Cellular staining with a fibroblast surface marker (FSP) was performed to confirm the fibroblastic phenotype. Fibroblasts were analyzed by immunofluorescence in all groups (control, Pg LPS, Ec LPS and negative control). Positive staining was observed for all groups (Figure 1), with Pg LPS (Figure 1C) and Ec LPS (Figure 1B) groups being slightly higher. For the negative control group (Figure 1D), which did not receive primary antibody, no signal was detected. This result confirms the characterization of the cultured cells as fibroblasts.

Cell viability was evaluated after 24 and 48 h, in the control (non-stimulated) and testing groups (stimulated with Pg LPS and Ec LPS). There was no difference in cells viability with the stimuli used after 24 and 48 h (Figure 2).

When the targets of this study were compared between the two subpopulations of fibroblasts, IL-6 secretion was statistically significant after 24 and 48 h of Pg LPS stimulation (Figure 3A and B) by both subtypes of fibroblasts (from the palatal mucosa and gingival graft in marginal area), and the difference was greater with 48 h (Figure 3B). On the other hand, the secretion after Ec LPS stimulation was only statistically significant after 48 h, by both subtypes of fibroblasts (Figure 3D). Additionally, IL-6 secretion was greater by non-stimulated fibroblasts from the marginal gingival graft (Figure 3).

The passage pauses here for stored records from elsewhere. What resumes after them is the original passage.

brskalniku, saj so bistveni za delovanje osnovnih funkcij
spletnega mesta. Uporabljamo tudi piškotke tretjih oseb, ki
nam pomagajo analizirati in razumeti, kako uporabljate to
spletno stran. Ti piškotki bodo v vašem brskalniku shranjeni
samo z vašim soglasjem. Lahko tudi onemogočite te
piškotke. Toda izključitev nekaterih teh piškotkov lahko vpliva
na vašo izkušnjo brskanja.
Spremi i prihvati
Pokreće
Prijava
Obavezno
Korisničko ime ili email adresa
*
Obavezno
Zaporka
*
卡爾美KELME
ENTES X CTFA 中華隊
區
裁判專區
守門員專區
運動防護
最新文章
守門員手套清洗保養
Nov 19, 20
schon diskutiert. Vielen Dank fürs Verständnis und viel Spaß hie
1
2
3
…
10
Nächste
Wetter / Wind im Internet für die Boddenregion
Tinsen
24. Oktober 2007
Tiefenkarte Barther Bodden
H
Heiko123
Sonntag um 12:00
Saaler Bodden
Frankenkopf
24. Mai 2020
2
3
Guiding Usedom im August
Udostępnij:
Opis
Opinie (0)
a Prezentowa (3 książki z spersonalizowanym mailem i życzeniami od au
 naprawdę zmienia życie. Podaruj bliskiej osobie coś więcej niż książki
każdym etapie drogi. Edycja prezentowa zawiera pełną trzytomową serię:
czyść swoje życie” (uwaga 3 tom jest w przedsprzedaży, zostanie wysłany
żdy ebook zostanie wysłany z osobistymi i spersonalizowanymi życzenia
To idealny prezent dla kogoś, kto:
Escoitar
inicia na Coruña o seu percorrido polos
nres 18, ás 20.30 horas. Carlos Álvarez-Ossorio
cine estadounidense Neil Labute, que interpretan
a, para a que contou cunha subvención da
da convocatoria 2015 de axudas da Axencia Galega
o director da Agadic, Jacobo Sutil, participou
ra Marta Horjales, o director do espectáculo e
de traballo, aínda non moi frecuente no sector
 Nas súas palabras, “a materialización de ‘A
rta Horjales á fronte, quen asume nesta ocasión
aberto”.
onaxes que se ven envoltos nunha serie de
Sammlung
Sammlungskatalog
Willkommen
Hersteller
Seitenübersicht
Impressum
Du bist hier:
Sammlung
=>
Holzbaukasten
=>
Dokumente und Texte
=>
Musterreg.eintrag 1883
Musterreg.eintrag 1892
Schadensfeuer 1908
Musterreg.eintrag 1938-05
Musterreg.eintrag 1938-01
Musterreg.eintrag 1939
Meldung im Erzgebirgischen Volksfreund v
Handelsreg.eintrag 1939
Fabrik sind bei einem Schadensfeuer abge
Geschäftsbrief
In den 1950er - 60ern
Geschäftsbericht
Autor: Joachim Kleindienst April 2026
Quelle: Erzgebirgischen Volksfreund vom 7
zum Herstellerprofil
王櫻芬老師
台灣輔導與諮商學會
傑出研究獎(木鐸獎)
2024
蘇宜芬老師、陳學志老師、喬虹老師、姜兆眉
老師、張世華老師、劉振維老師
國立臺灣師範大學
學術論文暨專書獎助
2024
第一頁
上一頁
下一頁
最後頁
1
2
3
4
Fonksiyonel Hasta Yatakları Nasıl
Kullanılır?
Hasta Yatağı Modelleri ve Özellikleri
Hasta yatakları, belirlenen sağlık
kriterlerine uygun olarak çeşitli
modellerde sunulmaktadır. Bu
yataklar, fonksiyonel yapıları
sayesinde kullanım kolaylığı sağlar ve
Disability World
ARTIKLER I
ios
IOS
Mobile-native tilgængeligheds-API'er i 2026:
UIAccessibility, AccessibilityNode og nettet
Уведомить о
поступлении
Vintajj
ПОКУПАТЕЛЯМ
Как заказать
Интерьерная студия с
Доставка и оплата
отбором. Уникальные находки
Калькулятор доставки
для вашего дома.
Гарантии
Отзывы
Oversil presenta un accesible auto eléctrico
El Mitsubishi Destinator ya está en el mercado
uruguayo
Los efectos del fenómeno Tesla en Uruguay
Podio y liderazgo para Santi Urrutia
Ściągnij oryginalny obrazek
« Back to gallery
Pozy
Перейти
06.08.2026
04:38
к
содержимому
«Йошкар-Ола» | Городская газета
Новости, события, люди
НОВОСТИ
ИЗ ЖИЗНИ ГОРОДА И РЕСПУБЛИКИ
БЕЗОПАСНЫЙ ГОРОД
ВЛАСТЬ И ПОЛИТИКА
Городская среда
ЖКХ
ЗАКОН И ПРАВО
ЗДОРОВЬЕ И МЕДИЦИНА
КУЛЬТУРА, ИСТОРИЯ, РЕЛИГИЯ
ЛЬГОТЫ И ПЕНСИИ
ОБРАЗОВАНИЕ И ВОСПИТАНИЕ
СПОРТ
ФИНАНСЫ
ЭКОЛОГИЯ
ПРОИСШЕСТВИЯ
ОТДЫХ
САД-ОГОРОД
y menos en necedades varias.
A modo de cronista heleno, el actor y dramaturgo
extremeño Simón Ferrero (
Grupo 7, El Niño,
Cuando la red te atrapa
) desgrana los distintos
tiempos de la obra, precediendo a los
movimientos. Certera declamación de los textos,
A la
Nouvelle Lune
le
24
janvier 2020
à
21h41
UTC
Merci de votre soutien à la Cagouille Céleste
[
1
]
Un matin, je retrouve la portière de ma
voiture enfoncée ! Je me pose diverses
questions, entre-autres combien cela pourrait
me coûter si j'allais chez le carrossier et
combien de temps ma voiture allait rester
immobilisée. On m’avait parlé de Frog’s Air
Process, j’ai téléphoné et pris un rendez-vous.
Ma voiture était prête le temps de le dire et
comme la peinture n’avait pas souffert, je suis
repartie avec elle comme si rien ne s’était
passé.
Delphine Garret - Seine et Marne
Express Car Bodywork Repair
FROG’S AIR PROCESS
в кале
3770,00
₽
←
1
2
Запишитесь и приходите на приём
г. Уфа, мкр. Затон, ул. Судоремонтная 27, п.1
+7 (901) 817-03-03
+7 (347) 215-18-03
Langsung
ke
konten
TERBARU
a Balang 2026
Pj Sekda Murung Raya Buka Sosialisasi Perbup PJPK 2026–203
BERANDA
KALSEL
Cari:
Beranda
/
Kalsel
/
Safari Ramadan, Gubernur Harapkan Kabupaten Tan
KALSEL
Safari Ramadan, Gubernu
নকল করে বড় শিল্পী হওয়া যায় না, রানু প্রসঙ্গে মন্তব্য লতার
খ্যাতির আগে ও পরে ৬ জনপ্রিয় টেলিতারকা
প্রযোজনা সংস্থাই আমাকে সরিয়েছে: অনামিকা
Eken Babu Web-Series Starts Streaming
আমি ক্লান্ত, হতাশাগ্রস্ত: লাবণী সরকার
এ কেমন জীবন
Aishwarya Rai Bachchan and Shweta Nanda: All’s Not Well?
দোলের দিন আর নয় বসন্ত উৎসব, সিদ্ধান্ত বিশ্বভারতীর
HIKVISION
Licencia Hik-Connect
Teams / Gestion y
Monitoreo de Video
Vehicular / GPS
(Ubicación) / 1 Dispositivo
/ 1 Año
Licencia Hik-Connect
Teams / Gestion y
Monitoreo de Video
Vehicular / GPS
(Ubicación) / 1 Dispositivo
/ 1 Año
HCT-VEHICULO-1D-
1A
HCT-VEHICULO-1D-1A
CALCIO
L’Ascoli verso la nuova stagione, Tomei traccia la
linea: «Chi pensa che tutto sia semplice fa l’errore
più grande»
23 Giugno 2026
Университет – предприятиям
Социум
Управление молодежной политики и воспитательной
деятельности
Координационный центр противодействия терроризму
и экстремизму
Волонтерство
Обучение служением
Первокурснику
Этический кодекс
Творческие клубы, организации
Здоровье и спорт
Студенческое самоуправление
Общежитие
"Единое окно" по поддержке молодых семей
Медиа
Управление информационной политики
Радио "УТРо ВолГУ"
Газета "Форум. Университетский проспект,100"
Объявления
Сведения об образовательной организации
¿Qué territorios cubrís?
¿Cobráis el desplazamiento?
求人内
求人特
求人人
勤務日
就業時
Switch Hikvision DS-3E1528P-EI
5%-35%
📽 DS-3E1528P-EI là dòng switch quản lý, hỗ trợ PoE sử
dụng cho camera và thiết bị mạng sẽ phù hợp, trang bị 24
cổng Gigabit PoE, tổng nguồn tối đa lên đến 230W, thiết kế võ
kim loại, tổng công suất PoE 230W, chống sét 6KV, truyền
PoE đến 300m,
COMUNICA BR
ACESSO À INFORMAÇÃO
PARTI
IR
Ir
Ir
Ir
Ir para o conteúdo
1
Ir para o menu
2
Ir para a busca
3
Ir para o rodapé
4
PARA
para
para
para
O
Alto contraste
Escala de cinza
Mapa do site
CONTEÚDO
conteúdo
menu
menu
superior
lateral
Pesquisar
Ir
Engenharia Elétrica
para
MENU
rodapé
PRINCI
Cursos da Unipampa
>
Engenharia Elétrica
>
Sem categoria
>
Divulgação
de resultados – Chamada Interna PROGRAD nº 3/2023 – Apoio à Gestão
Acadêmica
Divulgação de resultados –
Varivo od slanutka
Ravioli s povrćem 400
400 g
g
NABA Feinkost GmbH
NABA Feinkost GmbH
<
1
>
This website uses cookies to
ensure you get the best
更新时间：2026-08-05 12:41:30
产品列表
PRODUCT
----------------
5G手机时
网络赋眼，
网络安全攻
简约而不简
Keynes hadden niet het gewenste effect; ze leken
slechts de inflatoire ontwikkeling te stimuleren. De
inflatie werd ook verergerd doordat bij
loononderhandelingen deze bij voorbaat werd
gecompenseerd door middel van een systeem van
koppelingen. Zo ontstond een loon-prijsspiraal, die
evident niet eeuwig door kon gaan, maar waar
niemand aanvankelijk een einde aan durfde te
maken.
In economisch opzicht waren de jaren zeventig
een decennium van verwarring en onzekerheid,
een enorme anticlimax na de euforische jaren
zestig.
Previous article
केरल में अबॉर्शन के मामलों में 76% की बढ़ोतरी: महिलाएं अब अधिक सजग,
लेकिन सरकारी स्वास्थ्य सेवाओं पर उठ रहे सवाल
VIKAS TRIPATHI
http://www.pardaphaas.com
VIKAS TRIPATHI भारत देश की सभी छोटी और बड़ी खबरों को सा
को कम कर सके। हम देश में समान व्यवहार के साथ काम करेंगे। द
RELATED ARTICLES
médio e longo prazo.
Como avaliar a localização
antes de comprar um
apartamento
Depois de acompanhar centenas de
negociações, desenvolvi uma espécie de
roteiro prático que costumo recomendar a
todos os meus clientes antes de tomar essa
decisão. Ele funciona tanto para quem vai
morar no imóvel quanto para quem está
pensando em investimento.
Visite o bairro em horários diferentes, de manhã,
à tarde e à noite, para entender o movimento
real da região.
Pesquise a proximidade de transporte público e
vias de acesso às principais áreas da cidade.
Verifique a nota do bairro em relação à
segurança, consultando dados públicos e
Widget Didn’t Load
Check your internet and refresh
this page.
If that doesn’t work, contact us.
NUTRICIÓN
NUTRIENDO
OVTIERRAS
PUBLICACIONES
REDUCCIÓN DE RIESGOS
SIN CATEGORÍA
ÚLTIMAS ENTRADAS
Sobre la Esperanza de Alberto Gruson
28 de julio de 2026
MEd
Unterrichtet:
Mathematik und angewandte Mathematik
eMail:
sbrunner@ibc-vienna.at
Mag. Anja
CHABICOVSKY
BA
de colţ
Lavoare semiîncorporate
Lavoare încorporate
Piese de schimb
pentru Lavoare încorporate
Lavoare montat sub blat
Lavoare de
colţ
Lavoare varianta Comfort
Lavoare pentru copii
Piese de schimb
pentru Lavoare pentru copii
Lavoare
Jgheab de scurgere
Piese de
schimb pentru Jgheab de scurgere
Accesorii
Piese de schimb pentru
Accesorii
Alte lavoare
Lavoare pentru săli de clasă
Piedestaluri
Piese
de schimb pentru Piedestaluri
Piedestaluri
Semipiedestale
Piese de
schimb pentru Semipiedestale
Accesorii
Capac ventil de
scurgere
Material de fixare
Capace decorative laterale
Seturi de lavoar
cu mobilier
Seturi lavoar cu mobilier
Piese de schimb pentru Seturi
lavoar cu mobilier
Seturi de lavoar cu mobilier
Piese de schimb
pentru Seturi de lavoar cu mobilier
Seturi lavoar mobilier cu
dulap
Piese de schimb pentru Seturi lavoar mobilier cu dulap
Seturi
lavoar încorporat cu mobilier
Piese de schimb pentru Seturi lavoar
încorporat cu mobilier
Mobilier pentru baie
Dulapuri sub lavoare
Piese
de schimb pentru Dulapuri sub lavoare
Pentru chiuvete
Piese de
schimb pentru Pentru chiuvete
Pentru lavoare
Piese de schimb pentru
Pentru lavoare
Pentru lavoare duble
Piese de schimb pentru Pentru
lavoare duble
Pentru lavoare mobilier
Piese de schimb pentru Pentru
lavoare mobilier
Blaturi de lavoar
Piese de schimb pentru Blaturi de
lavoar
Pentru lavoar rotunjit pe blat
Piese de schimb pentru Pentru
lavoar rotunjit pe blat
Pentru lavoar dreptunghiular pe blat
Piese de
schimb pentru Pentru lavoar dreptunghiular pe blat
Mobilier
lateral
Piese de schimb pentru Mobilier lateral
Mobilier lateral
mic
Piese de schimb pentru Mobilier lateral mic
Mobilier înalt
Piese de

Fibroblasts from the palatal mucosa secreted more IL-8/CXCL8 than fibroblasts from the marginal gingival graft when stimulated by Pg LPS with a statistically significant difference at 48 h (Figure 4A and B). Also, regarding this chemokine, fibroblasts from the palatal mucosa showed an increase at both 24 h and 48 h when stimulated by Ec LPS (Figure 4C and D), which was not observed by cells from the marginal gingival graft.

In this study, MIP-1α/CCL3 was observed to be constitutively secreted by both fibroblasts subtypes (Figure 5). Moreover, there was no statistically significant difference in MIP-1α/CCL3 secretion between unstimulated fibroblasts (control group) and fibroblasts stimulated with Pg or Ec LPS from the palatal mucosa (Figure 5). However, statistically significant difference was observed in MIP-1α/CCL3 secretion after 48 h when fibroblasts from the marginal gingival graft were stimulated with Pg LPS (Figure 5B) and after 24 h when challenged by Ec LPS (Figure 5C).

When TGF-β secretion was evaluated, fibroblasts from the palatal mucosa showed no detectable levels even in the presence of Pg LPS (Figure 6A and B) or Ec LPS (Figure 6C and D). On the contrary, fibroblasts from the marginal gingival graft showed a constitutive TGF-β secretion and there was no statistically significant difference between stimulated and unstimulated cells, both at 24 h and 48 h (Figure 6). VEGF and CXCL16 secretion was not detected either on fibroblasts supernatant cultured from the palatal mucosa neither from the marginal gingival tissue, regardless stimulation by Pg or Ec LPS.